__What to do__
**A)** From the Christoph Cloëtta biography, return everything from "Christoph Cloëtta, (24" down to "consul in 1888.".
**B)** Answer these from the Christoph Cloëtta biography:
(i) In what town was Cloëtta born?
(ii) On what date did the brothers open their chocolate factory?
(iii) In what year was Cloëtta appointed Swiss consul?
**C)** Extend the Christoph Cloëtta biography past its final sentence.

Christoph Cloëtta, (24 September 1836 - 30 March 1897) was a Swiss-born Danish chocolatier and founder of the Brødrene Cloëtta chocolate factory in Copenhagen. Cloëtta was appointed as Swiss consul in 1888.

Early life and education
Cloëtta was born on 24 September 1836 at Bergün in Graubünden, Switzerland, the son of local farmer Nuttin Cloëtta (1803–83) and Jacobea Janett (1810–99). Christoph and his brothers Bernhard and Nuttin moved to Copenhagen. They started out by operating various smaller Swiss-style conditoreis.

Career
 
On 3 November 1862, Christoph Cloëtta and his two brothers opened a chocolate factory under the name Brødrene Cloëtta (Cloëtta Brothers) in which he soon came to play a dominant role. The factory was initially based in a building at Sortedam Mill outside the city but was after a few years moved to a building at Niels Hemmingsens Gade 32. This led to a period with rapid growth. Brødrene Cloëtta was in 1983 granted a royal warrant.

__Source material__
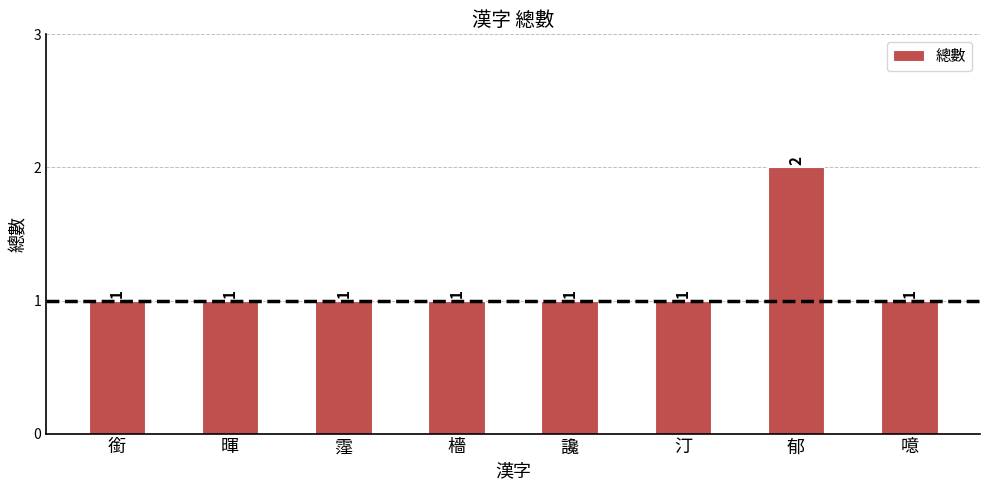

What is the maximum value shown in the chart?

2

__Responses to the exercise__
**A)**
Christoph Cloëtta, (24 September 1836 - 30 March 1897) was a Swiss-born Danish chocolatier and founder of the Brødrene Cloëtta chocolate factory in Copenhagen. Cloëtta was appointed as Swiss consul in 1888.

**B)**
(i) Bergün, in Graubünden, Switzerland
(ii) 3 November 1862
(iii) 1888

**C)**
In 1873 they also opened a chocolate factory in Malmö. It was headed by  Nuttin Cloëtta. It was followed by a chocolate factory in Kristiania (now Oslo) in 1896.

Personal life and legacy
 
Cloëtta  married Ida Friis (16 March 1848 - 21 February 1901), a daughter of war secretary Nis Fritz Friis (1809–84) and Axeline Louise Adelaide Tuxen (1816–98), on 14 May 1869 in Købelev.

Cloëtta was appointed as Swiss consul in 1888. He is one of the businessmen depicted on Peder Severin Krøyer's monumental 1895 group portrait painting From Copenhagen Stock Exchange in Børsen. He died on 30 May 1897 and is buried at Assistens Cemetery. His gravestone features a bronze portrait relief.

The company was continued by his widow and his son Fritz Bernhard Cloëtta (12 February 1876 - 15 May 1950). Fritz Bernhard Cloëtta was from 1901 the sole owner of the company. The operations were that same year moved to a new building at Hørsholmsgade 20 in Nørrebro. The company moved to Glostrup in the first half of the 1950s and is now headquartered in Ljungsbro, Sweden.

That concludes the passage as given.